In India, Media houses are aware that during this lockdown, people are watching them the most compared to the previous normal days. Everyone is spending more time on watching news. So every media house, every journalist is trying its best. And as a media student, this is the best time to learn through observations. Be it a newspaper or a news portal, everyone is constantly trying to be accurate and well ahead of others in providing different kinds of news materials to engage more and more eyeballs. Never forget that technical skills could be learnt at any point of time after your institutes will start functioning, post Covid-19 situation. But this time should be utilized to enrich knowledge and learning in an almost real but simulated environment by being a patient and alert observer of media happenings and content.
At the same time, students of many government run universities in remote areas are trying to use this capability for education improvement, both by using the older and proven technologies such as radio and television broadcasting, and leveraging the potential of ICT and mobile learning through apps. This is where teacher training with digital technologies and applications becomes important. During Covid-19, we are witnessing the various modes of distance technology imparting education.
Last week, when I was watching ABP Ananda (most popular regional Bengali channel), a class was going on and the subject was BIOLOGY for class xii. At 10 A.M, Channel was catering to the students through a very good subject teacher and believe me; she was excellent in adapting the new technology. Teacher took the class without a single student in the studio but thousands of students have benefitted through this class, there is no doubt about that. Similarly Doordarshan is catering to a large section of students across different cities on a national level.
Thus we are witnessing how Media could be utilized in education in difficult times or if required, normal times too. Social media can also be used in education in different ways. As the nation’s current education system is designed for face-to-face teaching and learning, the lock-down and closures may be accommodated if they happen in short periods of time. However, if the situation continues to last for months, it may need a dramatic change in delivery.
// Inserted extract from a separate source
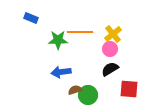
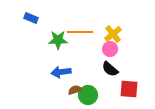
black semicircle: rotated 108 degrees counterclockwise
So, what could we focus on? As I spoke to many experts in the field of media education and have summarized a few points, like we need to plan and target programs to include the most vulnerable students with equipment and connectivity in the coming future. The second point is to improve connectivity for Institutes that need it most. We also need to improve financing of digital curriculum and materials (digital libraries, lessons, learning items, etc.). Governments have a major role in improving telecommunication capabilities for Institutes to be able to deliver online education to all.
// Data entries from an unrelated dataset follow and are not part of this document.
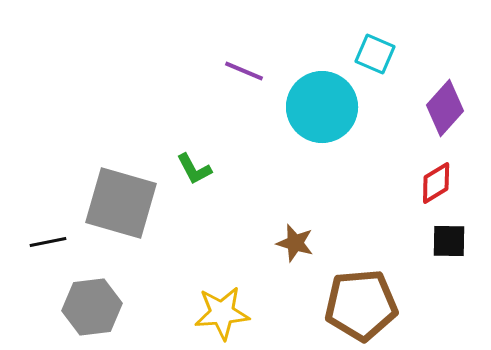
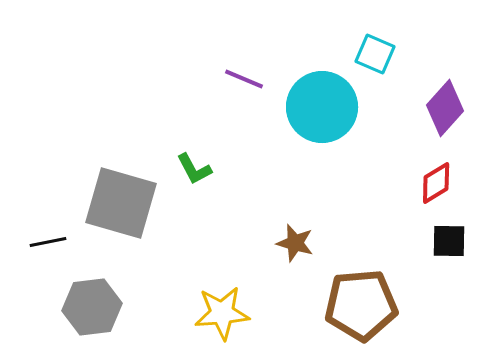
purple line: moved 8 px down
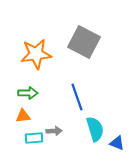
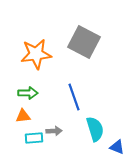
blue line: moved 3 px left
blue triangle: moved 4 px down
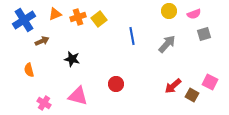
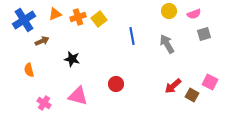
gray arrow: rotated 72 degrees counterclockwise
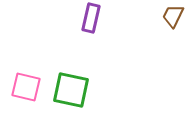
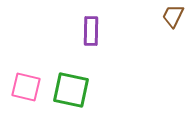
purple rectangle: moved 13 px down; rotated 12 degrees counterclockwise
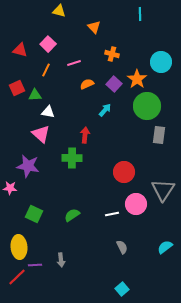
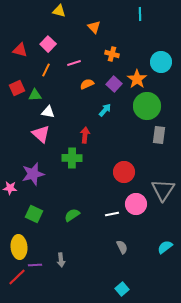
purple star: moved 5 px right, 8 px down; rotated 25 degrees counterclockwise
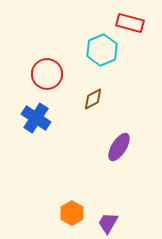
A time of crisis is also an opportunity for all education systems to look into the future, adjust to possible challenges and build their capacity. I believe that India has enormous potential for this to happen, regardless of COVID-19.
The writer is a senior journalist & media educator. He was formerly with NDTV & Star News Network. He is having an experience of over 20 years in mainstream journalism. He has experience of working with Print Media and TV industry at senior positions at Delhi, Kolkata and Mumbai. He has been honoured with the S P Singh Memorial award for his contribution to journalism and reporting on social issues. He is currently associated with Amity School of Communication, Amity University Kolkata as Deputy Director-ASCO. Views expressed here are his personal opinion and do not reflect views or policies of the Amity University Kolkata in any way.